**WHAT TO DO:** Gather all lines in the entries below that include the word "Listrindo".

**RECORDS TO USE:**
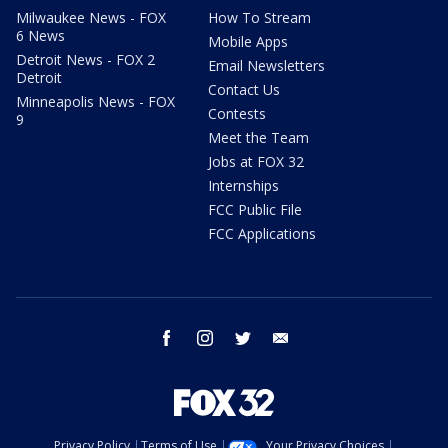
Milwaukee News - FOX
How To Stream
6 News
Mobile Apps
Detroit News - FOX 2
Email Newsletters
Detroit
Contact Us
Minneapolis News - FOX
Contests
9
Meet the Team
Jobs at FOX 32
Internships
FCC Public File
FCC Applications
facebook
instagram
twitter
email
Privacy Policy
Terms of Use
Your Privacy Choices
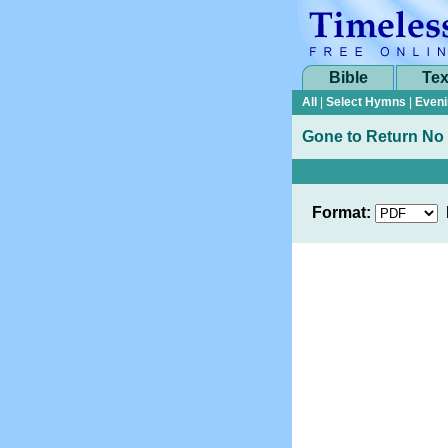
Bible
Tex
All
|
Select Hymns
|
Eveni
Gone to Return No
Format:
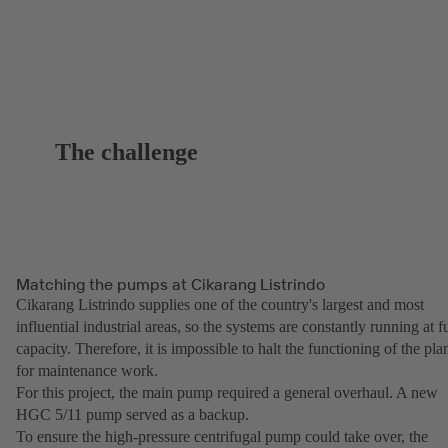
The challenge
Matching the pumps at Cikarang Listrindo
Cikarang Listrindo supplies one of the country's largest and most
influential industrial areas, so the systems are constantly running at fu
capacity. Therefore, it is impossible to halt the functioning of the pla
for maintenance work.
For this project, the main pump required a general overhaul. A new
HGC 5/11 pump served as a backup.
To ensure the high-pressure centrifugal pump could take over, the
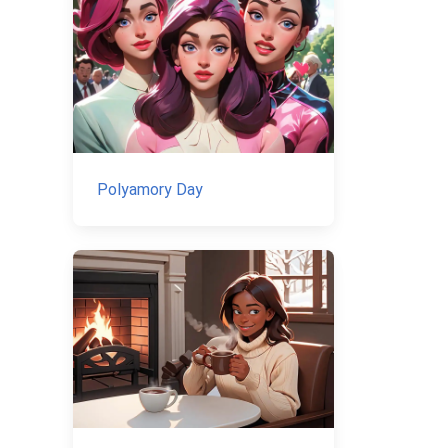
Polyamory Day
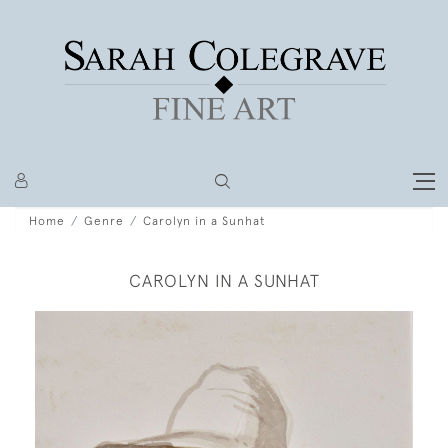
Home
Genre
Carolyn in a Sunhat
CAROLYN IN A SUNHAT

**REPLY:**
Matching the pumps at Cikarang Listrindo
Cikarang Listrindo supplies one of the country's largest and most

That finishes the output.